El contexto, eso sí, no fue ideal: un césped muy mejorable, rotaciones constantes de un partido a otro y un equipo aún lejos de su once tipo. Emi Martínez, Ezri Konsa y Ollie Watkins ni siquiera se han incorporado todavía a la pretemporada, aunque están incluidos en la convocatoria para la Supercopa y se les espera en Bodymoor a comienzos de la próxima semana.
Más preocupante es el parte médico: el nuevo fichaje Alejandro Garnacho y el capitán John McGinn se quedaron fuera por lesión ante Bayern. Son ausencias de peso en banda y en el corazón del equipo justo cuando el calendario empieza a apretar.
La estructura de la plantilla también deja preguntas abiertas. Falta profundidad clara en los dos laterales y en el extremo derecho. Y la grave lesión de ligamento cruzado de Amadou Onana en el Mundial ha dejado al centro del campo corto de alternativas. Con una temporada larga por delante, esas carencias no suelen perdonar.

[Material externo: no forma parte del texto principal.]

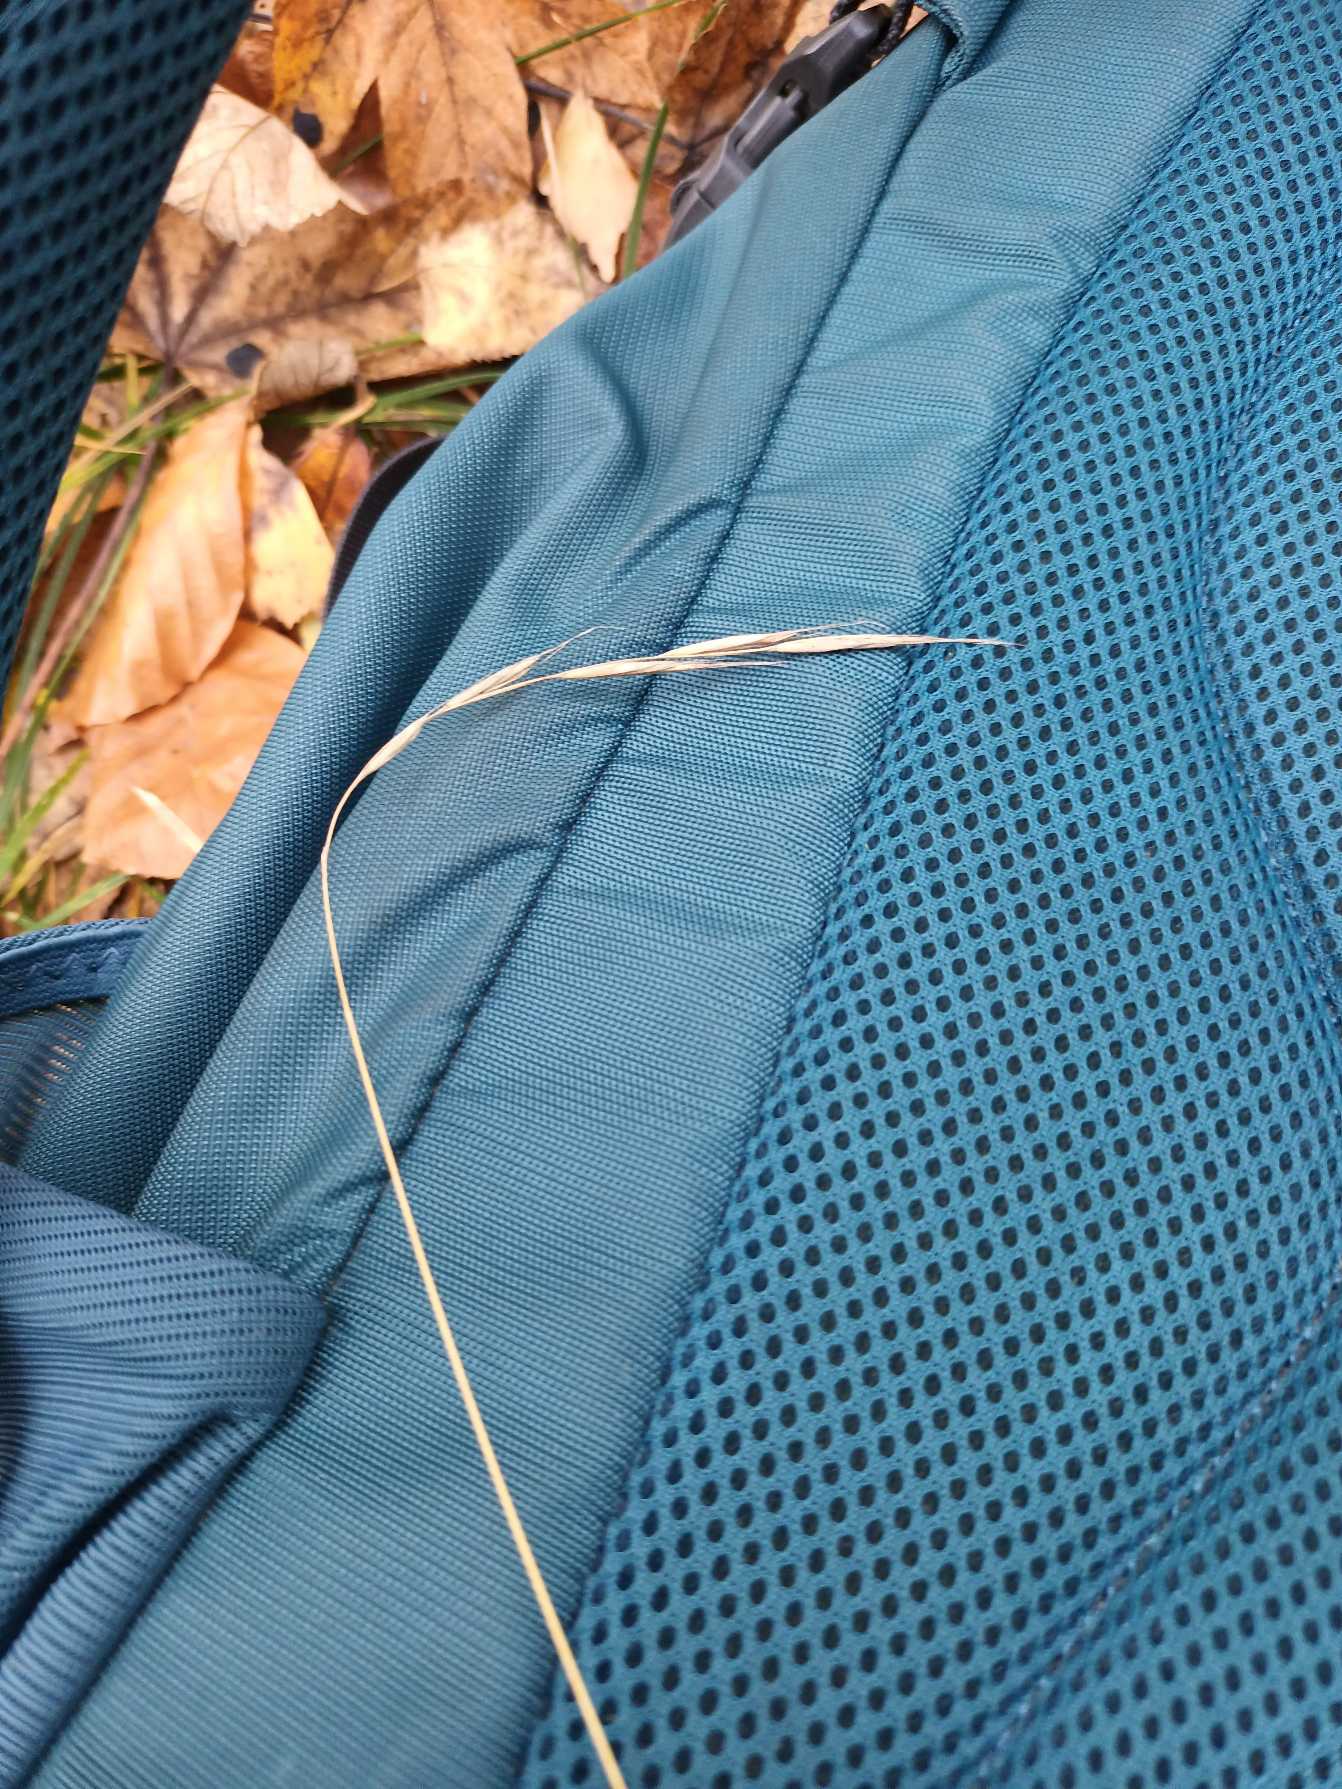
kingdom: Plantae
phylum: Tracheophyta
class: Liliopsida
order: Poales
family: Poaceae
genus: Brachypodium
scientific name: Brachypodium sylvaticum
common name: Skov-stilkaks
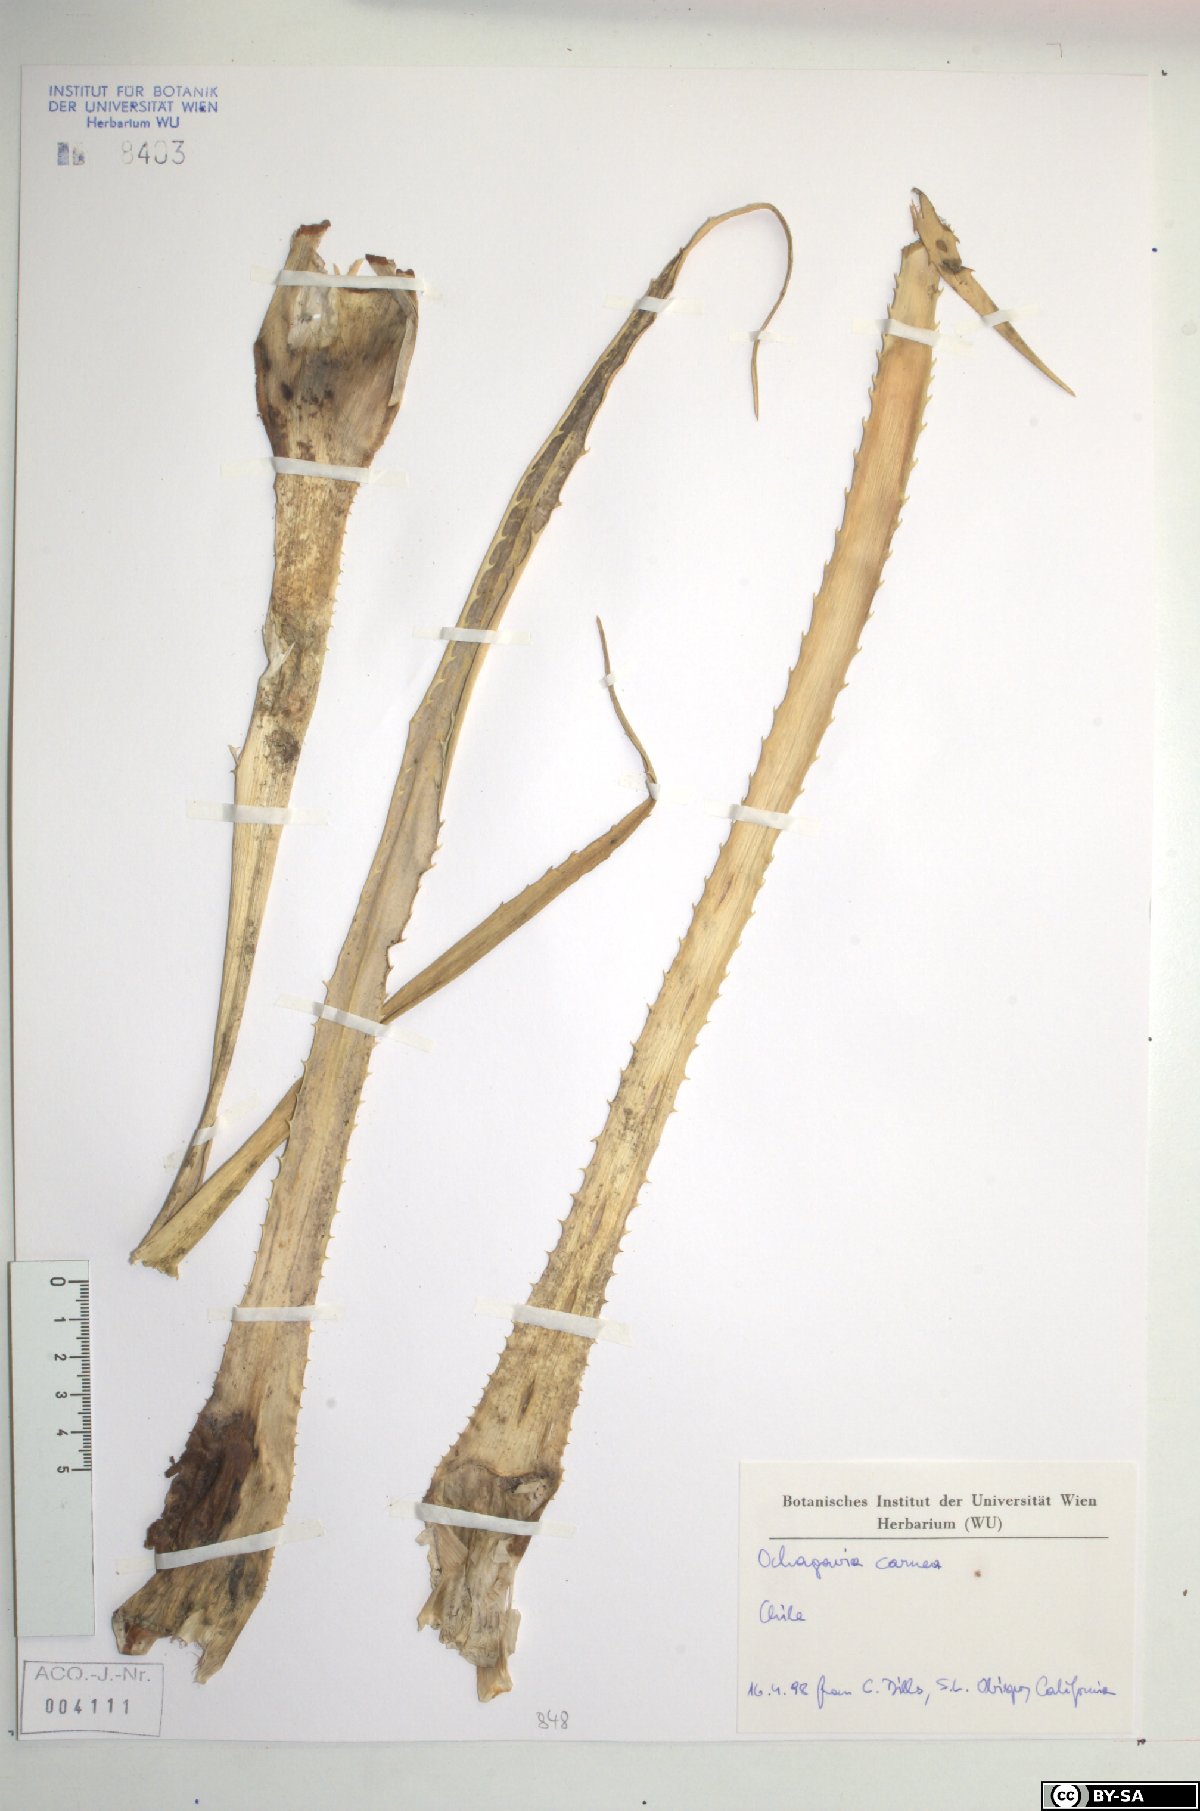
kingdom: Plantae
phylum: Tracheophyta
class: Liliopsida
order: Poales
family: Bromeliaceae
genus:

Ahora llega Paris Saint-Germain y la Supercopa de la UEFA. Para la afición de Villa será casi un premio, un “todo que ganar y poco que perder”. Para Emery, una oportunidad magnífica de medir carácter, ajustar piezas y, quizá, arrancar el curso levantando un título. Después esperará Borussia Mönchengladbach como ensayo general y, por último, Brighton en el Amex para abrir la liga.
La gira asiática se marcha con una derrota, un portero nuevo que convence y un mediocentro que pide galones. La pregunta es sencilla: ¿tendrá Aston Villa tiempo —y mercado— para completar el puzzle antes de que los partidos dejen de permitir errores?